## [TASK OBJECTIVE]
From the data below, copy each line that includes the word "left".

---------- DATA SUPPLIED

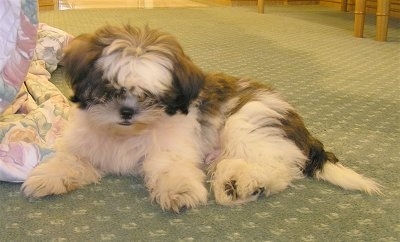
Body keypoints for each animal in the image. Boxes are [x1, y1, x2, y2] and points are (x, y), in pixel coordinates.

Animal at [21, 24, 382, 212]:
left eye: (151, 96)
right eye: (109, 88)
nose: (126, 112)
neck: (129, 133)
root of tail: (298, 122)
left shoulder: (172, 148)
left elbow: (171, 168)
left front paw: (179, 193)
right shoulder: (87, 143)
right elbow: (70, 160)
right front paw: (47, 178)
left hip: (246, 123)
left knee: (280, 166)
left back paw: (246, 183)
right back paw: (236, 182)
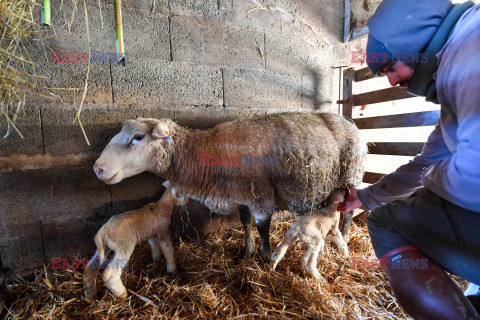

--------------------

## [RESULT OF THIS EXERCISE]
left eye: (151, 96)
left shoulder: (172, 148)
left elbow: (171, 168)
left front paw: (179, 193)
left hip: (246, 123)
left knee: (280, 166)
left back paw: (246, 183)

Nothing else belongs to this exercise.